(Saved data entries)
▼

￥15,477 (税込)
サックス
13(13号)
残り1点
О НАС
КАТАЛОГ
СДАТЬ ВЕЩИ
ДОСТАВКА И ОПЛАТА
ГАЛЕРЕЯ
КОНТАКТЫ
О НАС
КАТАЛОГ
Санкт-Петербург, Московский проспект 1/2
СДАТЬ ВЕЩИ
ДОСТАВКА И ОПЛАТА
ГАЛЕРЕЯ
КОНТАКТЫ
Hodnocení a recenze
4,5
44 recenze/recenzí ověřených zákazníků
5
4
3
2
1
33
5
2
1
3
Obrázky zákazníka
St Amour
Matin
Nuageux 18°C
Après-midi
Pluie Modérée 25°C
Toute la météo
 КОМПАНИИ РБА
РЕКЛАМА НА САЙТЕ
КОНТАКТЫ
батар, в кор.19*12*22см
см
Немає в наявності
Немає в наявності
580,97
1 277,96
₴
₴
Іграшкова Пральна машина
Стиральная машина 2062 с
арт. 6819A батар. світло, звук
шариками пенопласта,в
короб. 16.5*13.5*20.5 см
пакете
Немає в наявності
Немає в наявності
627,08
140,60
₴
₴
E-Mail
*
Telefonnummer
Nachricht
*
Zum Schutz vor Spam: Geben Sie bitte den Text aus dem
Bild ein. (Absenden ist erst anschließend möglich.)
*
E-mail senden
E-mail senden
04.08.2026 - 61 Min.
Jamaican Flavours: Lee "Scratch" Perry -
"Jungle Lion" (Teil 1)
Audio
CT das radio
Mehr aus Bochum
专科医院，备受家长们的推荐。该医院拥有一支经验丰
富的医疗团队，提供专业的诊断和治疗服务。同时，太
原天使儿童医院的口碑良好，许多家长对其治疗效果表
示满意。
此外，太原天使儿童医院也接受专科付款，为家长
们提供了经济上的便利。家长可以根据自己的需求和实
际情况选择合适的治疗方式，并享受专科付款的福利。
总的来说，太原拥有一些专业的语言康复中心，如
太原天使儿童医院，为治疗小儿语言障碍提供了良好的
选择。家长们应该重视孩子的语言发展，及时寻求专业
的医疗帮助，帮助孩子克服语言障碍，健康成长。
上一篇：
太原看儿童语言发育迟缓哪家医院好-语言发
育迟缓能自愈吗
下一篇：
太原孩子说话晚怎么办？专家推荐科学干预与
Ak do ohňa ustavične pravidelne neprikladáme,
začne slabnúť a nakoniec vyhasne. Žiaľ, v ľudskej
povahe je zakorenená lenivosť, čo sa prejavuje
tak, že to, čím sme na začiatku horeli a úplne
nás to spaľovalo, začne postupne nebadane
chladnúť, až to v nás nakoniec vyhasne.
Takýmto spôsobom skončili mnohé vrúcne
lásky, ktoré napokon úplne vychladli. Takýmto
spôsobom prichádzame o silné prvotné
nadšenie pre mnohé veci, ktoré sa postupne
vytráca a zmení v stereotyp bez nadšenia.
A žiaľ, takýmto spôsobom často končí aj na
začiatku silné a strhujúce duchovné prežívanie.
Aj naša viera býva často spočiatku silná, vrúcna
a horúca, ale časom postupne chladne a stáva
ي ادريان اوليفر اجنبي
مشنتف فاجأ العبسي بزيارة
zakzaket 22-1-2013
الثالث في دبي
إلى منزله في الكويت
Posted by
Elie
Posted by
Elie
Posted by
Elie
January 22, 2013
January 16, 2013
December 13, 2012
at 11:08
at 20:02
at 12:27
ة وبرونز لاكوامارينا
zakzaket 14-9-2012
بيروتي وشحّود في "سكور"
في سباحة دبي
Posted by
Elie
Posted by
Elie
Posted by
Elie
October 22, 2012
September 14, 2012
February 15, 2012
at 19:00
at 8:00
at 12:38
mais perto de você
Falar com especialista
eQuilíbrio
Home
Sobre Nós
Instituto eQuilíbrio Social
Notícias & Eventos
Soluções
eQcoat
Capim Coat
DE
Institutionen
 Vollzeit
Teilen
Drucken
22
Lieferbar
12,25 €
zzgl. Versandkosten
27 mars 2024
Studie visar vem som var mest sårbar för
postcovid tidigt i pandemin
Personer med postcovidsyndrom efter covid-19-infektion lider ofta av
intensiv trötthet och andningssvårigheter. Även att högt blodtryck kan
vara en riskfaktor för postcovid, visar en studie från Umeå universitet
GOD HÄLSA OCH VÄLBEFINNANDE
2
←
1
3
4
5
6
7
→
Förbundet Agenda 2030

▲

- EXERCISE INSTRUCTIONS -
Please reproduce all of the entries above exactly as they appear.

- SOLUTION FOR THIS EXERCISE -
￥15,477 (税込)
サックス
13(13号)
残り1点
О НАС
КАТАЛОГ
СДАТЬ ВЕЩИ
ДОСТАВКА И ОПЛАТА
ГАЛЕРЕЯ
КОНТАКТЫ
О НАС
КАТАЛОГ
Санкт-Петербург, Московский проспект 1/2
СДАТЬ ВЕЩИ
ДОСТАВКА И ОПЛАТА
ГАЛЕРЕЯ
КОНТАКТЫ
Hodnocení a recenze
4,5
44 recenze/recenzí ověřených zákazníků
5
4
3
2
1
33
5
2
1
3
Obrázky zákazníka
St Amour
Matin
Nuageux 18°C
Après-midi
Pluie Modérée 25°C
Toute la météo
 КОМПАНИИ РБА
РЕКЛАМА НА САЙТЕ
КОНТАКТЫ
батар, в кор.19*12*22см
см
Немає в наявності
Немає в наявності
580,97
1 277,96
₴
₴
Іграшкова Пральна машина
Стиральная машина 2062 с
арт. 6819A батар. світло, звук
шариками пенопласта,в
короб. 16.5*13.5*20.5 см
пакете
Немає в наявності
Немає в наявності
627,08
140,60
₴
₴
E-Mail
*
Telefonnummer
Nachricht
*
Zum Schutz vor Spam: Geben Sie bitte den Text aus dem
Bild ein. (Absenden ist erst anschließend möglich.)
*
E-mail senden
E-mail senden
04.08.2026 - 61 Min.
Jamaican Flavours: Lee "Scratch" Perry -
"Jungle Lion" (Teil 1)
Audio
CT das radio
Mehr aus Bochum
专科医院，备受家长们的推荐。该医院拥有一支经验丰
富的医疗团队，提供专业的诊断和治疗服务。同时，太
原天使儿童医院的口碑良好，许多家长对其治疗效果表
示满意。
此外，太原天使儿童医院也接受专科付款，为家长
们提供了经济上的便利。家长可以根据自己的需求和实
际情况选择合适的治疗方式，并享受专科付款的福利。
总的来说，太原拥有一些专业的语言康复中心，如
太原天使儿童医院，为治疗小儿语言障碍提供了良好的
选择。家长们应该重视孩子的语言发展，及时寻求专业
的医疗帮助，帮助孩子克服语言障碍，健康成长。
上一篇：
太原看儿童语言发育迟缓哪家医院好-语言发
育迟缓能自愈吗
下一篇：
太原孩子说话晚怎么办？专家推荐科学干预与
Ak do ohňa ustavične pravidelne neprikladáme,
začne slabnúť a nakoniec vyhasne. Žiaľ, v ľudskej
povahe je zakorenená lenivosť, čo sa prejavuje
tak, že to, čím sme na začiatku horeli a úplne
nás to spaľovalo, začne postupne nebadane
chladnúť, až to v nás nakoniec vyhasne.
Takýmto spôsobom skončili mnohé vrúcne
lásky, ktoré napokon úplne vychladli. Takýmto
spôsobom prichádzame o silné prvotné
nadšenie pre mnohé veci, ktoré sa postupne
vytráca a zmení v stereotyp bez nadšenia.
A žiaľ, takýmto spôsobom často končí aj na
začiatku silné a strhujúce duchovné prežívanie.
Aj naša viera býva často spočiatku silná, vrúcna
a horúca, ale časom postupne chladne a stáva
ي ادريان اوليفر اجنبي
مشنتف فاجأ العبسي بزيارة
zakzaket 22-1-2013
الثالث في دبي
إلى منزله في الكويت
Posted by
Elie
Posted by
Elie
Posted by
Elie
January 22, 2013
January 16, 2013
December 13, 2012
at 11:08
at 20:02
at 12:27
ة وبرونز لاكوامارينا
zakzaket 14-9-2012
بيروتي وشحّود في "سكور"
في سباحة دبي
Posted by
Elie
Posted by
Elie
Posted by
Elie
October 22, 2012
September 14, 2012
February 15, 2012
at 19:00
at 8:00
at 12:38
mais perto de você
Falar com especialista
eQuilíbrio
Home
Sobre Nós
Instituto eQuilíbrio Social
Notícias & Eventos
Soluções
eQcoat
Capim Coat
DE
Institutionen
 Vollzeit
Teilen
Drucken
22
Lieferbar
12,25 €
zzgl. Versandkosten
27 mars 2024
Studie visar vem som var mest sårbar för
postcovid tidigt i pandemin
Personer med postcovidsyndrom efter covid-19-infektion lider ofta av
intensiv trötthet och andningssvårigheter. Även att högt blodtryck kan
vara en riskfaktor för postcovid, visar en studie från Umeå universitet
GOD HÄLSA OCH VÄLBEFINNANDE
2
←
1
3
4
5
6
7
→
Förbundet Agenda 2030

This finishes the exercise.